Ericsson doesn't expect meaningful network API revenue until 2025

  • Ericsson reported a $2.84B loss for Q3

  • US network sales have dropped

  • It has taken a $2.9B charge on its Vonage buy

Lots of operators, vendors, and trade bodies are talking up the value of network APIs in allowing developers and enterprises to develop new 5G applications.

So, trust Swedish sourpusses Ericsson to offer a somewhat gloomier take on the API lovefest on their third quarter earnings call Tuesday.

More specifically, the company CEO Börje Ekholm said he expected the early APIs to deliver "small revenues" through 2023 and 2024.

"I think the fair thing is to expect [meaningful API revenue] during 2025 in reality because we really need to get not only several operators involved, we need to get the industry and the developers to start using the APIs as well for this to scale, and it's hard for them — or actually impossible for them — to use it before we've gotten the operator community signed on to a similar type of solution," Ekholm stated.

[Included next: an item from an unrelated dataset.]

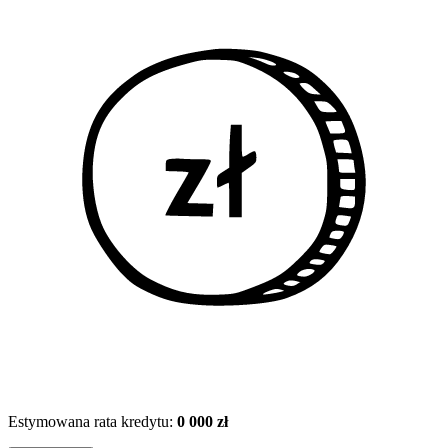
Estymowana rata kredytu:
0 000 zł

APIs, however, are the least of Ericsson's concerns for its third quarter. The company announced a $2.9 billion impairment charge on its $6.2 billion acquisition of cloud platform provider Vonage, as well as a 60% drop in network sales in North America on the Wednesday before the earnings.

Ekholm said that Ericsson is investing in Vonage to grow the Global Network Platform (GNP), which will provide ample growth opportunities in the future and "position Ericsson to be a completely different company in a few years' time. That's really the underlying strategy behind the Vonage acquisition," he said.

There are going to be some growing pains along the way though.

Ekholm noted that on the call that Ericsson had signed agreements with Telefonica to deploy its cloud radio access network (RAN) and Open RAN on "an industrial scale."

"We believe networks in the future are going to be much more open, and we're always better off leading that, and that's what we invest for. We see that working with leading customers, including the U.S. operators as well," the CEO stated.

Ericsson reported a loss of $2.84 billion for the third quarter, on revenue of $5.96 billion.

Ericsson's stock (NASDAQ: ERIC) was trading down 2.94% at $4.62 after the earnings call.